§ Work instructions: Copy the film blog excerpt from "The Wild One (Laslo" through "Music: Leith Stevens.", substituting "Photography" for "Cinematography".

[[ Page excerpt open ]]

Bad movies are often fun to watch anyway, and most of the people involved with The Chase, including director Arthur Penn, screenwriter Lillian Hellman, and star Marlon Brando, agreed that it was a bad movie. Brando let his opinion show, giving a sluggish performance that validates the old criticism that he mumbled his lines. Hellman had her script taken away and rewritten, and Penn struggled to deal with an ill-conceived project. The chief interest the film generates today is seeing actors like Jane Fonda, Robert Redford, and Robert Duvall on the brink of major stardom. There's a good deal of miscasting, including E.G. Mashall as the boss of a small town that seems to be in Texas or Louisiana. Marshall lacks the ruthless aura that the character needs. Angie Dickinson is wasted as the loving and dutiful wife of the town sheriff played by Brando. And Redford feels out of place in the role of Bubber Reeves, the town bad boy who escapes from prison (it's never quite clear what he did to be sent there) and stirs a manhunt, a lynch mob, and a conflagration in a junkyard. The town itself is a hotbed where everyone sleeps with everyone else's spouse and goes orgiastic on the Saturday night when the news of Bubber's escape breaks. It's a silly and lurid movie, but a little too long to be entertainingly bad.

Sunday, July 12, 2020

The Wild One (Laslo Benedek, 1953)

Mary Murphy and Marlon Brando in The Wild One
Cast: Marlon Brando, Mary Murphy, Robert Keith, Lee Marvin, Jay C. Flippen, Peggy Maley, Hugh Sanders, Ray Teal, John Brown, Will Wright, Robert Osterloh, William Vedder, Yvonne Doughty. Screenplay: John Paxton, based on a story by Frank Rooney. Cinematography: Hal Mohr. Production design: Rudolph Sternad. Film editing: Al Clark. Music: Leith Stevens.

[[ Page excerpt closed ]]
[[ Supplied information open ]]

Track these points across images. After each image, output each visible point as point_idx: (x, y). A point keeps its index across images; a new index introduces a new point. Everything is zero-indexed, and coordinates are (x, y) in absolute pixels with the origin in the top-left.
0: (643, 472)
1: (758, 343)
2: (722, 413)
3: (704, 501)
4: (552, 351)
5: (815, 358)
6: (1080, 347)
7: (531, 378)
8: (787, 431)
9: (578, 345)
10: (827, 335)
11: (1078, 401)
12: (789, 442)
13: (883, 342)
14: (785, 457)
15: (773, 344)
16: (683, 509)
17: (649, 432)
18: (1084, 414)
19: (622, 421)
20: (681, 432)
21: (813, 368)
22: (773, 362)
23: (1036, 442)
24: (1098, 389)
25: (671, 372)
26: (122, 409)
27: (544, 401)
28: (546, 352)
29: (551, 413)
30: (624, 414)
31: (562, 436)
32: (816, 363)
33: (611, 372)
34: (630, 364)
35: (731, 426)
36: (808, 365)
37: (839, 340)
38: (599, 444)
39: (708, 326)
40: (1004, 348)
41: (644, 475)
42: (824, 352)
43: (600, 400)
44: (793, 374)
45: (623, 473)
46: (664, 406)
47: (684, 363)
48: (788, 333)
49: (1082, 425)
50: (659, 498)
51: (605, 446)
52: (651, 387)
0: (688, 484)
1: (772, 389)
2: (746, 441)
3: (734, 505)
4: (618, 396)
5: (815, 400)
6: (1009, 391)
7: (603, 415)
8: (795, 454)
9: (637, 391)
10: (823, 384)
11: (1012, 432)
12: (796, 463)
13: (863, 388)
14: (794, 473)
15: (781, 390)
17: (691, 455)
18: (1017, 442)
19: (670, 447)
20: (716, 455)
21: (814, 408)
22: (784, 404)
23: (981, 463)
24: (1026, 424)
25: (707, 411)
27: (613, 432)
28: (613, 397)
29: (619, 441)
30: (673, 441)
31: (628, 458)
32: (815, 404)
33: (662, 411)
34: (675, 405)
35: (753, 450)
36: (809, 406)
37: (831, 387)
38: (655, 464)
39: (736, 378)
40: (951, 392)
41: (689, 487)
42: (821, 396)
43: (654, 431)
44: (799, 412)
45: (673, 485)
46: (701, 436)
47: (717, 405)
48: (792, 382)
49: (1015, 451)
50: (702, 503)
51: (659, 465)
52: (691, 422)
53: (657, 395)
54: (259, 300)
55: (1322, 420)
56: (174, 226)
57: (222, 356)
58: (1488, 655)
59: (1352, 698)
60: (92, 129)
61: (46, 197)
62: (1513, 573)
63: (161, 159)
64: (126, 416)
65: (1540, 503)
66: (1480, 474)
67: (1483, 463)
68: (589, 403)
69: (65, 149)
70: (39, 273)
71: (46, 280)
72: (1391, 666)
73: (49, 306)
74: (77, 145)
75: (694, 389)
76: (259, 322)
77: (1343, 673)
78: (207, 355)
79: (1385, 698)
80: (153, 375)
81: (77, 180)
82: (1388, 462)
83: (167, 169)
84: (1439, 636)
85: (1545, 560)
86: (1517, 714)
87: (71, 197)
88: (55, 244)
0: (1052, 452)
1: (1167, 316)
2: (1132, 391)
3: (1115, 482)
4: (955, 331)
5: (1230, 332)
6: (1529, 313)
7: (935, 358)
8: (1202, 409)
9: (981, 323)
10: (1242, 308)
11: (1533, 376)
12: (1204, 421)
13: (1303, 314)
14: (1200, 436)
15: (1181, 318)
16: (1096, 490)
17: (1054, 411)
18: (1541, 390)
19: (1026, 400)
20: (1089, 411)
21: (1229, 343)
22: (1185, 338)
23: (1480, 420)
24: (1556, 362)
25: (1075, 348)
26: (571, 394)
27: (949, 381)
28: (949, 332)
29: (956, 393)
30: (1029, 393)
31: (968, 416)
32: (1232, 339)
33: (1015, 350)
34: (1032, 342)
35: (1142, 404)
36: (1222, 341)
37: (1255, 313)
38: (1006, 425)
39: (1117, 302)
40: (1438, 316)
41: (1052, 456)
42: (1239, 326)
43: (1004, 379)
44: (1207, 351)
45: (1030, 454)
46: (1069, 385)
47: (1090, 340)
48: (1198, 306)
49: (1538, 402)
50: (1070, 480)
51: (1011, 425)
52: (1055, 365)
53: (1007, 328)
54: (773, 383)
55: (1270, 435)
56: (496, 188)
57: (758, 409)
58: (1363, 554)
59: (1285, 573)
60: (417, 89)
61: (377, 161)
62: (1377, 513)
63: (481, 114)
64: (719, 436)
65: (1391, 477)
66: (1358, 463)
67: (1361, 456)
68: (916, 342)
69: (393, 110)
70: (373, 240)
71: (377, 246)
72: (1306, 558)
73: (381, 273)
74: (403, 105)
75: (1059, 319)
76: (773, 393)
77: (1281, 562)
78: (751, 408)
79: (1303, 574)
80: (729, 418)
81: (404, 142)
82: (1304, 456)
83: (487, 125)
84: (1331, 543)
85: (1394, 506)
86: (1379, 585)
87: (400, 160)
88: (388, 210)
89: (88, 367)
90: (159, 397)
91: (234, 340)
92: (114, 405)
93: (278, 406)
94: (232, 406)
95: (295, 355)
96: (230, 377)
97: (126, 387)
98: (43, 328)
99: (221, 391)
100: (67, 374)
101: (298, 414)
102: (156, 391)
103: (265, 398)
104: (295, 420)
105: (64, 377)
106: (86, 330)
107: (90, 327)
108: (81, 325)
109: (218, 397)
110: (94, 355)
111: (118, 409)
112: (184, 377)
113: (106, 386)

[[ Supplied information closed ]]

§ Response to the task:
The Wild One (Laslo Benedek, 1953)

Mary Murphy and Marlon Brando in The Wild One
Cast: Marlon Brando, Mary Murphy, Robert Keith, Lee Marvin, Jay C. Flippen, Peggy Maley, Hugh Sanders, Ray Teal, John Brown, Will Wright, Robert Osterloh, William Vedder, Yvonne Doughty. Screenplay: John Paxton, based on a story by Frank Rooney. Photography: Hal Mohr. Production design: Rudolph Sternad. Film editing: Al Clark. Music: Leith Stevens.